• Work to be completed: Reproduce all of the data below word for word, leaving the pictures out of your answer.

+++

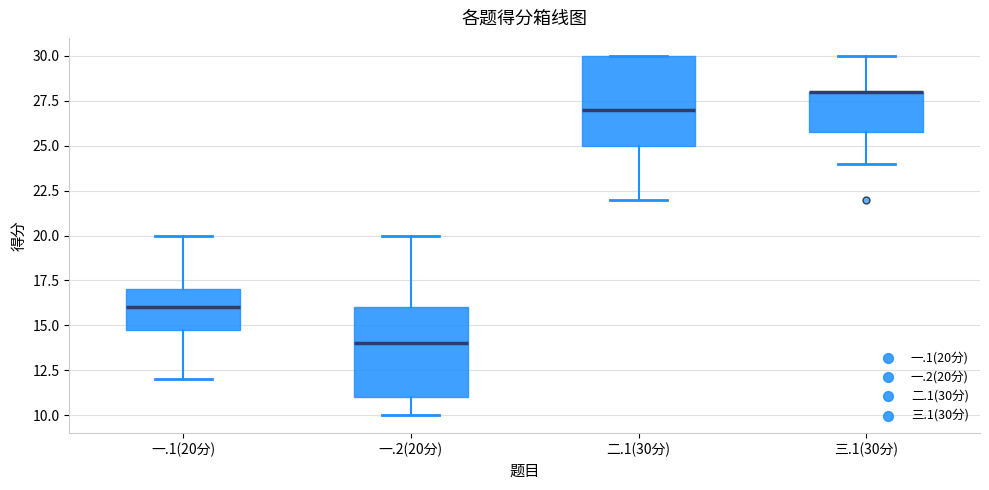

Reading left to right, transcribe this box plot: for each box, give where its median line is, the range the box spans, and where its two whiskers end, as read against the y-axis. The values are not printed on the chart, so give them approximately, as read against the axis.

一.1(20分): median 16, box 15 to 17, whiskers 12 to 20
一.2(20分): median 14, box 11 to 16, whiskers 10 to 20
二.1(30分): median 27, box 25 to 30, whiskers 22 to 30
三.1(30分): median 28 (drawn on the box's upper edge), box 26 to 28, whiskers 24 to 30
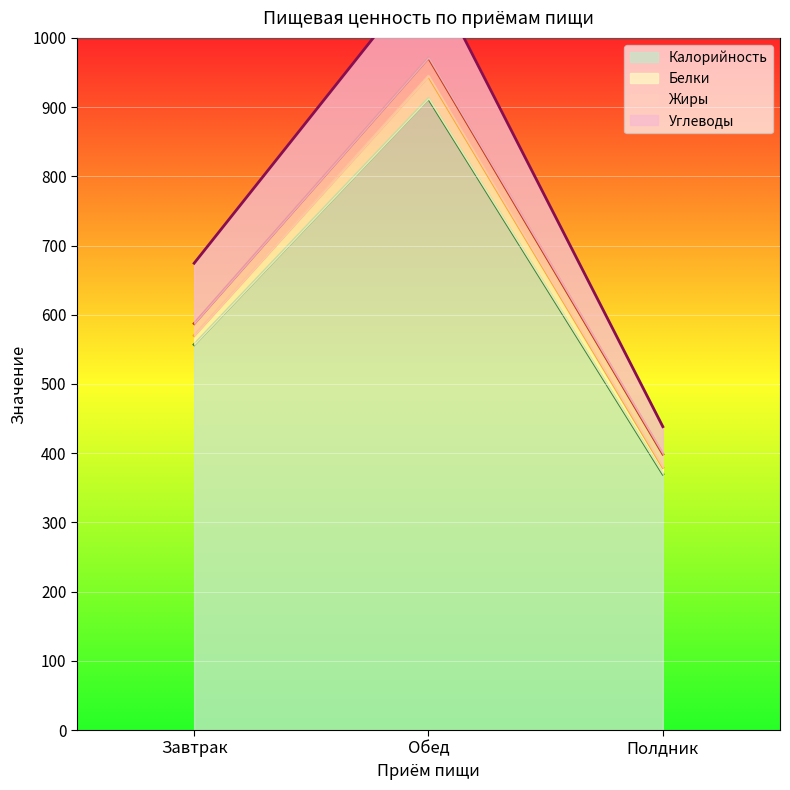

What is the approximate value of Калорийность at Завтрак?

556.9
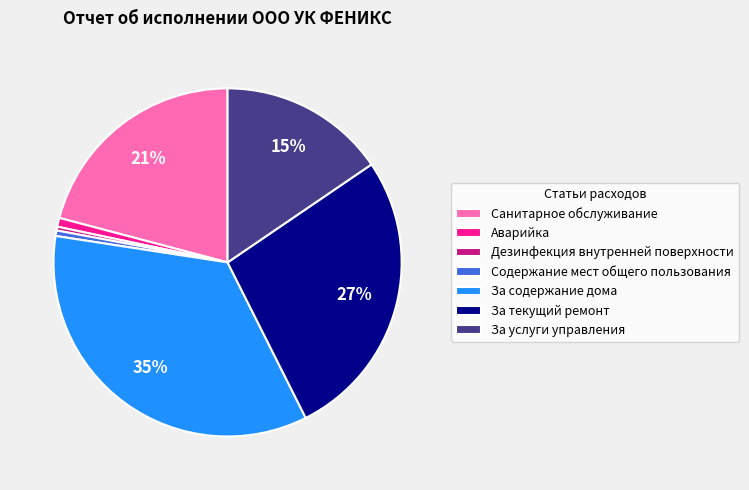

Between За услуги управления and Содержание мест общего пользования, which is larger?

За услуги управления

+++

• Solution to the problem:
Reading left to right, transcribe this box plot: for each box, give where its median line is, the range the box spans, and where its two whiskers end, as read against the y-axis. The values are not printed on the chart, so give them approximately, as read against the axis.

一.1(20分): median 16, box 15 to 17, whiskers 12 to 20
一.2(20分): median 14, box 11 to 16, whiskers 10 to 20
二.1(30分): median 27, box 25 to 30, whiskers 22 to 30
三.1(30分): median 28 (drawn on the box's upper edge), box 26 to 28, whiskers 24 to 30

What is the approximate value of Калорийность at Завтрак?

556.9

Between За услуги управления and Содержание мест общего пользования, which is larger?

За услуги управления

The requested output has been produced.